Let's talk about times when we met people from Hollywood in real life.
I met Saoirse Ronan at the Santa Barbara Film Festival. I couldn't say anything but I did make eye contact with her and she looked away. Pretty good first encounter. Here's a pic I took
People knowing celebrities here isn't that unusual- here people are at remove of like 2 people from anyone. Think there was actually a fa/tv/irgin who shared her group of friends in Carlow a while back.
I think anyone who's lived in Dublin for a while has seen CIA walk around the place, saw him in Rathmines a little while back, and a buddy of mine who works in the Dawson Street starbucks says he's always in there.
Jack Gleeson was in Trinity at the same time I was, used to see him in the library and in or around the college a bit.
That's about it I think
Logan Peterson
Ausfag. Got a handjob from Hex once.
Angel Young
Oh, and my mam knows Cillian Murphy's parents.

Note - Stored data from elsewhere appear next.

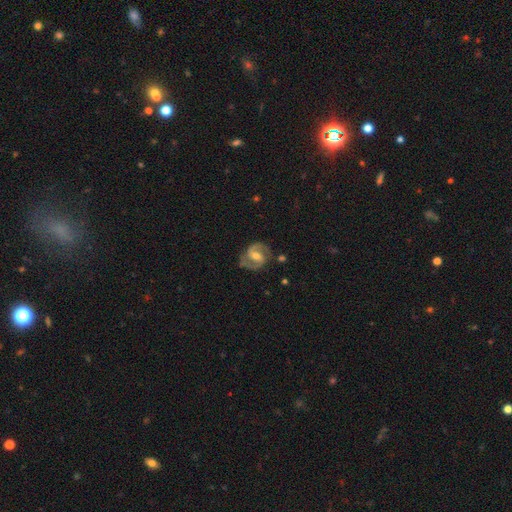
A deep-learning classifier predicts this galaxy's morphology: featured or disk 90%, smooth 6%, star or artifact 5%. Down the decision tree: edge-on disk — no (98%); bar — weak (46%); spiral arms — yes (97%); spiral arm count — 2 (93%); spiral winding — medium (60%); bulge size — moderate (61%); merging — none (80%).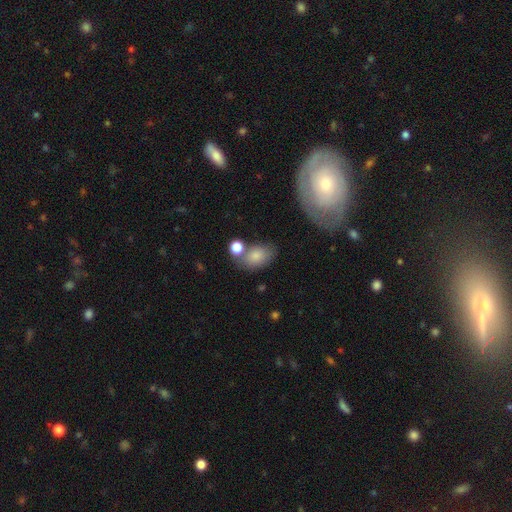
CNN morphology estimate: A smooth galaxy with no disk features (82%) that is in between round and cigar-shaped (81%).

Vote fractions:
- Smooth or featured? smooth: 82% / featured or disk: 9% / star or artifact: 8%
- How rounded? in between: 81% / round: 18% / cigar-shaped: 2%
- Merging? none: 56% / merger: 20% / minor disturbance: 18% / major disturbance: 7%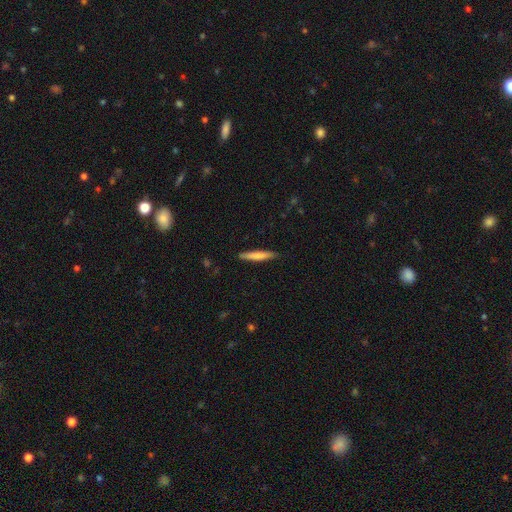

She says his mother is a thundering bitch
Nicholas Moore
no commento
Jack Rodriguez
My mother worked at an airport for an airline checking people in for their flights. She said she once saw Gary Busey with a didgeridoo and he would blow it every so often.
Jack Phillips
>tfw you'll never meet seahorsie irl
Camden Perry
One time on a flight back into ohare I saw half the entire cast of Chuck
As I walked by I asked them if people asked them where Adam Baldwin was and they had a sensible chuckle
Yvonne is shorter than I imagined
Thomas Thompson
Always used to see jack gleeson around trinity too, plus he has lots of mutual friends. Ireland is like that though, everyone meets Bono at least once
Angel Russell
He grew up down the street from me. My brother says he bagged him in school about 30 times.
Parker Nguyen
He had some weird orange bleached tips or some shit last time I saw him. Was always riding around on a bike smoking a fag.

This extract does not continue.